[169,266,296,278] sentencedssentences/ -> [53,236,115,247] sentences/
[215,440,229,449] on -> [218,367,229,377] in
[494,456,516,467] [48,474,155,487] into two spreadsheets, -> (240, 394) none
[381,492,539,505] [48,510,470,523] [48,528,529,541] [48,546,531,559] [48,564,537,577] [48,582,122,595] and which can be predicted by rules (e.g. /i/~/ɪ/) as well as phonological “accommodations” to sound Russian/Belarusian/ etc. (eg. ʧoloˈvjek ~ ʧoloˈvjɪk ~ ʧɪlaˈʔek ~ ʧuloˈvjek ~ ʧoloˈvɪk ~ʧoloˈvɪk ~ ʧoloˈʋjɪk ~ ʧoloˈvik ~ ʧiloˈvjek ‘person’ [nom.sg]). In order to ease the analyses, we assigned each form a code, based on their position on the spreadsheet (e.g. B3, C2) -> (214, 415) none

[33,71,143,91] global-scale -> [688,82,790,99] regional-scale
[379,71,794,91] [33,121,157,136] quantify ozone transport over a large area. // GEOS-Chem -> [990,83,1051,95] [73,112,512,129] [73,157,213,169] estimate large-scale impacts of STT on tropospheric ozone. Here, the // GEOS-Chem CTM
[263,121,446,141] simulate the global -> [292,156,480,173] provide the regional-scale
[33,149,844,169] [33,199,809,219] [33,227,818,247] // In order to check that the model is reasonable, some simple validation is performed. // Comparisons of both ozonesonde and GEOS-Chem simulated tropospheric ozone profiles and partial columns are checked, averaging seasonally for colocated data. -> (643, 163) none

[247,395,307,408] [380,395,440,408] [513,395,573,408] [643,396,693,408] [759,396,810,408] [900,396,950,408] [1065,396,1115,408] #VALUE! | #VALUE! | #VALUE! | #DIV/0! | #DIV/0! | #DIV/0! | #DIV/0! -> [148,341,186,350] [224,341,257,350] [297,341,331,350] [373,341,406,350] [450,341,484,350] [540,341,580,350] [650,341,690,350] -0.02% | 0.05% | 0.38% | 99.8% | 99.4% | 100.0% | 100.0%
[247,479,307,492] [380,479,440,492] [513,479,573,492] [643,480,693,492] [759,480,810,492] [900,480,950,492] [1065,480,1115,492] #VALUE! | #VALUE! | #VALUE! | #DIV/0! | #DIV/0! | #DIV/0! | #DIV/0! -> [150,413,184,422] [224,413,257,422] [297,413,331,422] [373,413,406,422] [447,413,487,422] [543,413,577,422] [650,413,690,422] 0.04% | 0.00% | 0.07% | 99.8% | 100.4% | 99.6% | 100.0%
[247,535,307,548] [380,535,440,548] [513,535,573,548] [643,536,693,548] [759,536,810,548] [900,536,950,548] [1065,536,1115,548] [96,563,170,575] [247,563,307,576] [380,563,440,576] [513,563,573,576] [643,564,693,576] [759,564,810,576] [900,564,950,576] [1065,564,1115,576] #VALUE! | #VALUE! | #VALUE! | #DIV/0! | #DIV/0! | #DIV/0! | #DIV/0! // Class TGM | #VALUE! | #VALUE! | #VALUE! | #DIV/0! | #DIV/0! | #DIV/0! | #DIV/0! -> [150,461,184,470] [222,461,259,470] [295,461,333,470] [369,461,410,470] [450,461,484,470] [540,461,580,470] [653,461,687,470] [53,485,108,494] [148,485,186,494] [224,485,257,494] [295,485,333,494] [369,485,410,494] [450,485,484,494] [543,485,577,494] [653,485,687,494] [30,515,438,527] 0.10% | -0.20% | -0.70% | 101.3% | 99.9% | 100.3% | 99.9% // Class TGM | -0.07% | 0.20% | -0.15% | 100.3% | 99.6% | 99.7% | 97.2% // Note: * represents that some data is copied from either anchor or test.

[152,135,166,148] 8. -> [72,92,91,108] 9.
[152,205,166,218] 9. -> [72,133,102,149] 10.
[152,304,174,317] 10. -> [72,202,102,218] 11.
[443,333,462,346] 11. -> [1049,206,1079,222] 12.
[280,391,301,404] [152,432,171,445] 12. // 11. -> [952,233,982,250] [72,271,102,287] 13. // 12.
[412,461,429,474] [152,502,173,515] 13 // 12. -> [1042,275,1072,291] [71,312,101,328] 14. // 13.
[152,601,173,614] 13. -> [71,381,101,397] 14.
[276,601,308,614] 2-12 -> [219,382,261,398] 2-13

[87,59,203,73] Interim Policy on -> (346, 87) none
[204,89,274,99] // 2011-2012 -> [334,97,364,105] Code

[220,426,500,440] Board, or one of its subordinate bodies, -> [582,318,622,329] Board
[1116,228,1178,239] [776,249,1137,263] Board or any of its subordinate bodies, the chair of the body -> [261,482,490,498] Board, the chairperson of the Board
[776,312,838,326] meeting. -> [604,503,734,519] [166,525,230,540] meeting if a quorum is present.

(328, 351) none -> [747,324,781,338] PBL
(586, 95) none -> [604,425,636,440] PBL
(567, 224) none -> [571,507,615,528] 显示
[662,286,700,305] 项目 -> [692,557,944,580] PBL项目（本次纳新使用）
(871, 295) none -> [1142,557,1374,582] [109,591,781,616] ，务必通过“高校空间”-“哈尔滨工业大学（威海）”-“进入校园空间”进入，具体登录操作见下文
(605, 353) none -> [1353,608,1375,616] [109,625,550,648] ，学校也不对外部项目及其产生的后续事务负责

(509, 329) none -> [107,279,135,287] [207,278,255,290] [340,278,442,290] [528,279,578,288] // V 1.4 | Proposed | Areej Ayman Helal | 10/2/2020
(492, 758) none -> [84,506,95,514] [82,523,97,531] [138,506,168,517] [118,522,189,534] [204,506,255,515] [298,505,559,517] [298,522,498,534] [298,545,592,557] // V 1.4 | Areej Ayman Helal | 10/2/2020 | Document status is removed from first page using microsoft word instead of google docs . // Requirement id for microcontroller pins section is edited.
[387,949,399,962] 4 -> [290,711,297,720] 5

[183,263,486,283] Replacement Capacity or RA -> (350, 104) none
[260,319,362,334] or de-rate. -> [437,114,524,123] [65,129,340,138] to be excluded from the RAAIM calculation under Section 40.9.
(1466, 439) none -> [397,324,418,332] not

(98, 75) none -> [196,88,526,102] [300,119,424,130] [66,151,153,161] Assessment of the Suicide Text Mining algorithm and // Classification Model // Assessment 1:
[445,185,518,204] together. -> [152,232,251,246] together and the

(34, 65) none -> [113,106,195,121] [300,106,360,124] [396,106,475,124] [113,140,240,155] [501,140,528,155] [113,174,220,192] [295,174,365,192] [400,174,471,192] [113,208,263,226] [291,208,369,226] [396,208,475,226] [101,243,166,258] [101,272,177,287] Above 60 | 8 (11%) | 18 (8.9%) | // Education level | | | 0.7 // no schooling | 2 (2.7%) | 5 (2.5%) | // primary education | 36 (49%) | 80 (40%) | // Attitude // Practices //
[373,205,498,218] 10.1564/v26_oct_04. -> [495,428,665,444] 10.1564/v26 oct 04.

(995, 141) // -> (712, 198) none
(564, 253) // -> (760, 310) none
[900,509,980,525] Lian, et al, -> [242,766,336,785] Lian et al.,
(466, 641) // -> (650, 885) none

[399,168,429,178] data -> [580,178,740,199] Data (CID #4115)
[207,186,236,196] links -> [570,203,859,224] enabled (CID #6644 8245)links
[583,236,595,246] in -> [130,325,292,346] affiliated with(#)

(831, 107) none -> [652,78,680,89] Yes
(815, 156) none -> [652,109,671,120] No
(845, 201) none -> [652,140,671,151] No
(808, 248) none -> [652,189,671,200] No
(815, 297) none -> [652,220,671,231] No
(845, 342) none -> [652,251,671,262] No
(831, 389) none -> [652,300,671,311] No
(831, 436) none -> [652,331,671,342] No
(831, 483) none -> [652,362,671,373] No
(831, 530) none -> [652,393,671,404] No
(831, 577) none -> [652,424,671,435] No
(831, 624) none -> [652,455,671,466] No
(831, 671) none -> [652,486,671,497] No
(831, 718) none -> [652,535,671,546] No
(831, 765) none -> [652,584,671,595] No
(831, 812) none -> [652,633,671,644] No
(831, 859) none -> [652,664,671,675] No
══════
[Assignment]: Repeat the material above exactly, beginning with its first line and ending with the line that holds "[494,456,516,467] [48,474,155,487] into", and leave out everything else.

[Expected answer]:
[169,266,296,278] sentencedssentences/ -> [53,236,115,247] sentences/
[215,440,229,449] on -> [218,367,229,377] in
[494,456,516,467] [48,474,155,487] into two spreadsheets, -> (240, 394) none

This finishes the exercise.